La langue de la santé

Jean-Guy Plante | Le Devoir

 

Une proportion de 2,7 % de francophones hors Québec justifie le bilinguisme du réseau de santé au Québec. Piège pour banaliser notre particularité ? Doux somnifère pour masquer le rêve avorté d’un bilinguisme réel à la grandeur du pays ?

Voilà le Plan d’action pour les langues officielles. On tente de nous faire avaler cet état de fait en investissant plusieurs millions pour nous faire croire que des services en santé pourraient exister hors Québec. À part un hôpital de l’Ontario — arraché au tir au poignet — et un peu de service bilingue au Nouveau-Brunswick, les services en santé en français existent-ils vraiment au Canada ? Pourtant, des centaines de millions seront investies au pays dans ce plan d’action.

Le concept de « communautés de langue officielle en situation minoritaire » permet au gouvernement fédéral de saupoudrer des millions hors Québec tout en obligeant la société québécoise à assurer un service de santé de langue anglaise dans tous les coins reculés du Québec. De langue maternelle anglaise, selon le recensement de 2016, on compte 601 155 anglophones sur 8 066 560 Québécois, soit 7,4 %.

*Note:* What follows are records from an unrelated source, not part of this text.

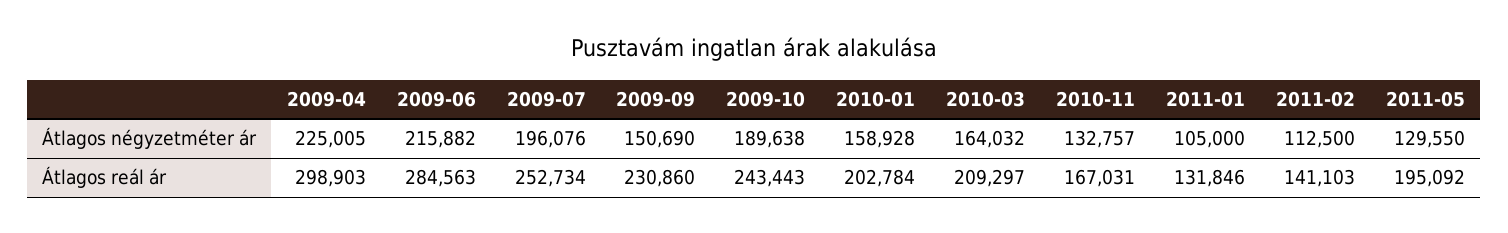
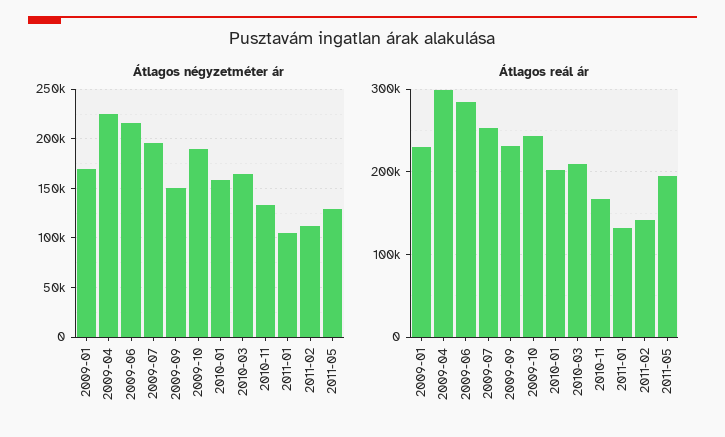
  {
    "Átlagos négyzetméter ár": {
      "2009-04": 225005,
      "2009-06": 215882,
      "2009-07": 196076,
      "2009-09": 150690,
      "2009-10": 189638,
      "2010-01": 158928,
      "2010-03": 164032,
      "2010-11": 132757,
      "2011-01": 105000,
      "2011-02": 112500,
-     "2011-05": 129550
+     "2011-05": 129550,
+     "2009-01": 170000
    },
    "Átlagos reál ár": {
      "2009-04": 298903,
      "2009-06": 284563,
      "2009-07": 252734,
      "2009-09": 230860,
      "2009-10": 243443,
      "2010-01": 202784,
      "2010-03": 209297,
      "2010-11": 167031,
      "2011-01": 131846,
      "2011-02": 141103,
-     "2011-05": 195092
+     "2011-05": 195092,
+     "2009-01": 230000
    }
  }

Ce projet d’angliciser le Québec existait déjà, mais on augmente encore le budget et on élargit les structures sur le terrain : réseau de santé anglophone partout au Québec (jusqu’au Lac-Saint-Jean) et 3,5 millions prévus pour ce projet.

Ce plan a des répercussions sur l’augmentation de postes bilingues au détriment de la langue commune du Québec. Cela semble faire partie d’un projet de la communauté anglophone du Québec d’augmenter leurs effectifs en invitant tous les nouveaux citoyens du Québec à utiliser davantage la langue anglaise. Puisque le libre choix existe, la pression est énorme pour les nouveaux arrivants qui comprendront rapidement que « no need to learn French ». C’est ce qui se passe de plus en plus dans la ville de Laval ces dernières années, là où une « communauté de langue officielle en situation minoritaire » augmente ses effectifs. Cette politique tentera d’infléchir la trajectoire linguistique vers le bilinguisme institutionnel néfaste pour le Québec. Si le bilinguisme individuel peut être une richesse, le bilinguisme institutionnel constitue un danger souvent mortel pour la langue qui s’avère la moins prestigieuse.

Enfin, au prorata de la population, nous payons 22 % de cette orgie de dépenses pour angliciser davantage la société québécoise et perpétuer le rêve de certains politiciens fédéraux d’un Canada bilingue.

Seule la sortie de ce pays nous permettra de sauvegarder notre langue commune tout en étant ouverts à l’utilisation de plusieurs langues et à toutes les nationalités de la terre.